One of the most soul-searching things an painter has to do is title his work, and attach a price to it. For experience artists, who've been through this hundreds, perhaps even THOUSANDS of times, the task becomes almost routine but nonetheless thought provoking. Experienced artists usually have pricing their work down to a formula--X number of dollars times X number of hours spent working on the painting. Perhaps they may assign bonus points if the work is especially fetching, or subtract points if they want to sell and forget it the sooner the better.

Titling work is another matter, but here again the experienced artist usually has formal thought processes ranging from simply REFUSING to title the work, or attaching some generic term plus a number, to deep, insightful messages expressing what the painting, unfortunately, does NOT. Personally I like something clever, memorable, funny, profound, short and/or sweet. If the title adds something to the viewer's understanding of the work, so much the better.

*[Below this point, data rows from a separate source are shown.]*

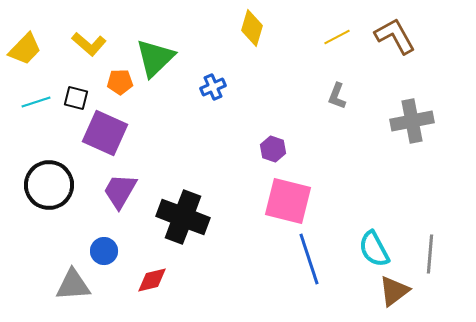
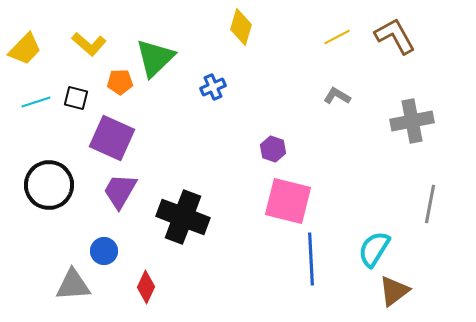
yellow diamond: moved 11 px left, 1 px up
gray L-shape: rotated 100 degrees clockwise
purple square: moved 7 px right, 5 px down
cyan semicircle: rotated 60 degrees clockwise
gray line: moved 50 px up; rotated 6 degrees clockwise
blue line: moved 2 px right; rotated 15 degrees clockwise
red diamond: moved 6 px left, 7 px down; rotated 52 degrees counterclockwise
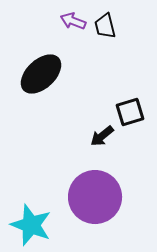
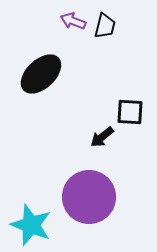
black trapezoid: rotated 152 degrees counterclockwise
black square: rotated 20 degrees clockwise
black arrow: moved 1 px down
purple circle: moved 6 px left
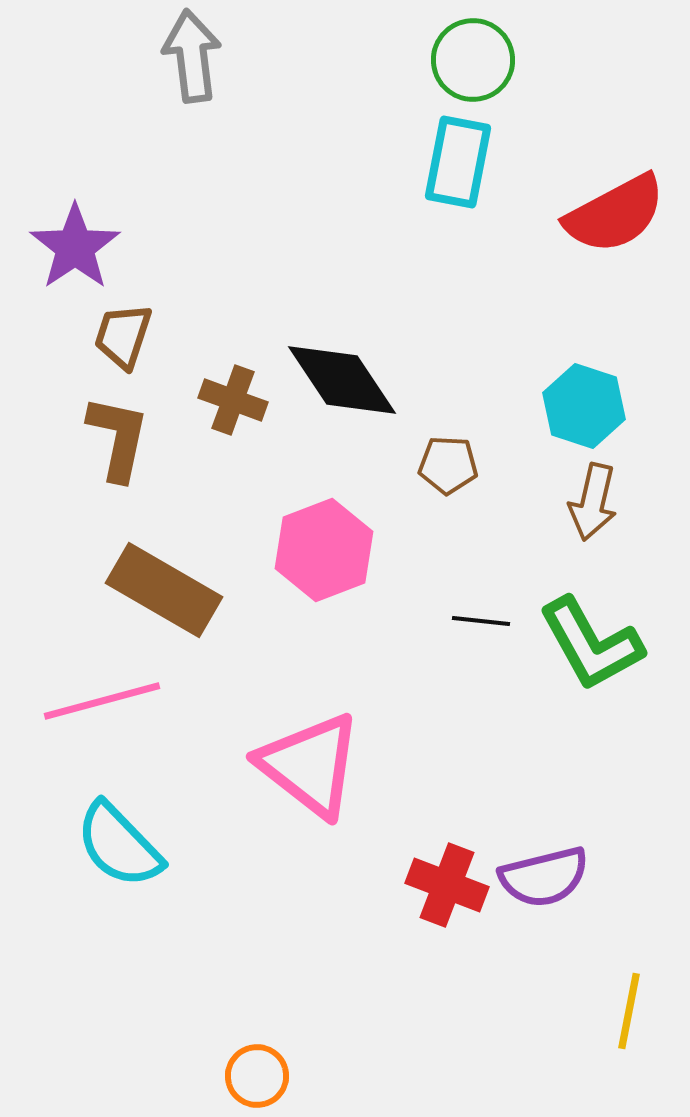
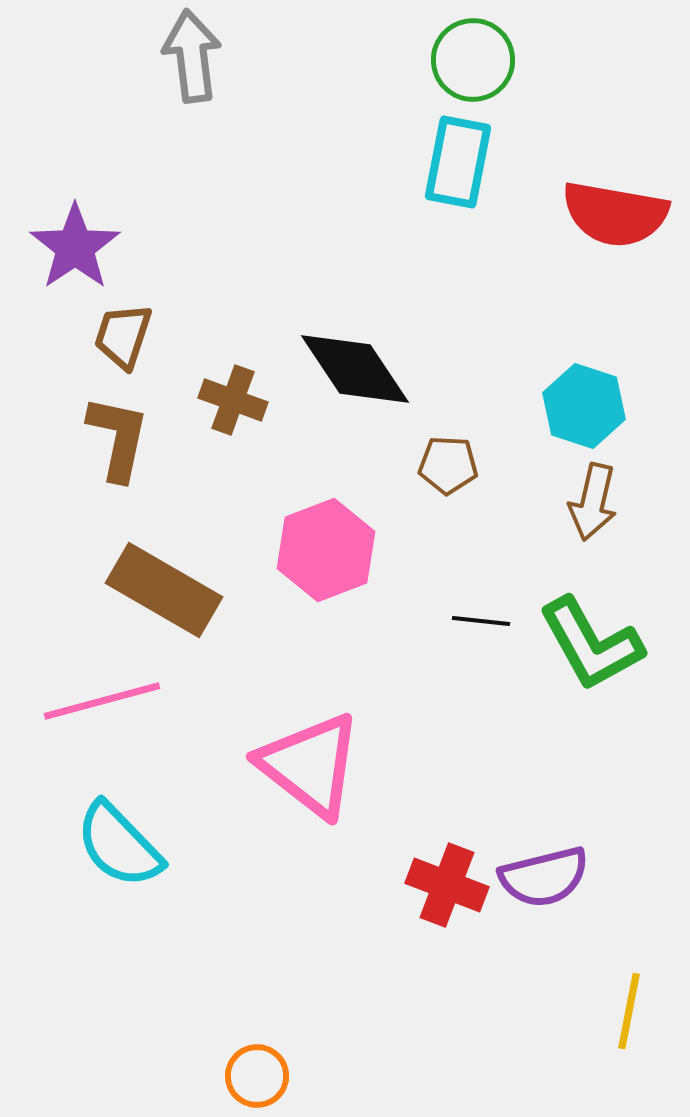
red semicircle: rotated 38 degrees clockwise
black diamond: moved 13 px right, 11 px up
pink hexagon: moved 2 px right
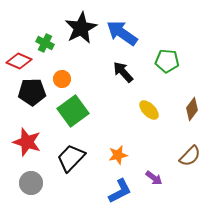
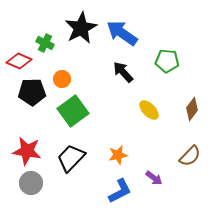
red star: moved 9 px down; rotated 8 degrees counterclockwise
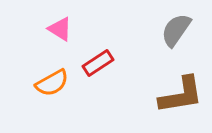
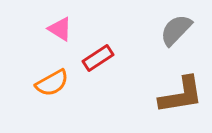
gray semicircle: rotated 9 degrees clockwise
red rectangle: moved 5 px up
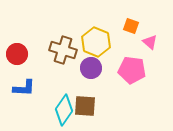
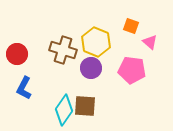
blue L-shape: rotated 115 degrees clockwise
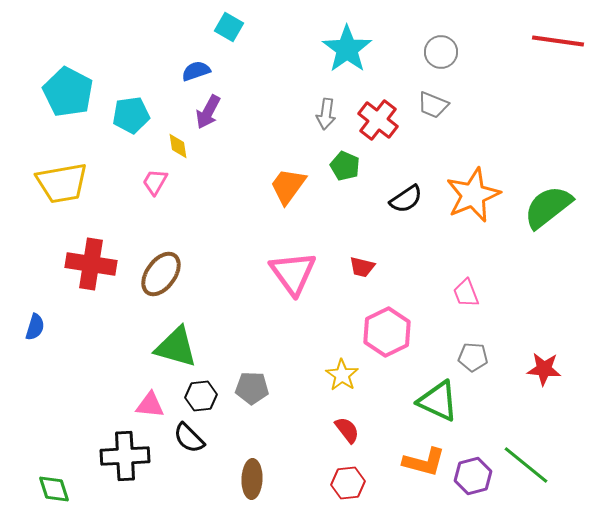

For the beginning painter, however, both these efforts often becoming excruciatingly complex. This fact was underlined to me recently as several of my freshman high school students had work selected for a month-long exhibit at a local women's service club. The registration form called for them to place a selling price and title on their work. Not ONE of them had ever considered either item in conjunction with their creative efforts and it was fascinating to watch them twist and squirm under the pressure. I steadfastly refused to offer even the slightest degree of help or advice. My contribution was to remind them that this was part of becoming an artist, and perhaps and perhaps the LONLIEST part. Each one, I'm proud to say, rose to the occassion beautiful. They must have done a pretty good job in estimating (perhaps UNDERestimating) the value of their work too, because only a week into the exhibit, three of the six works have sold.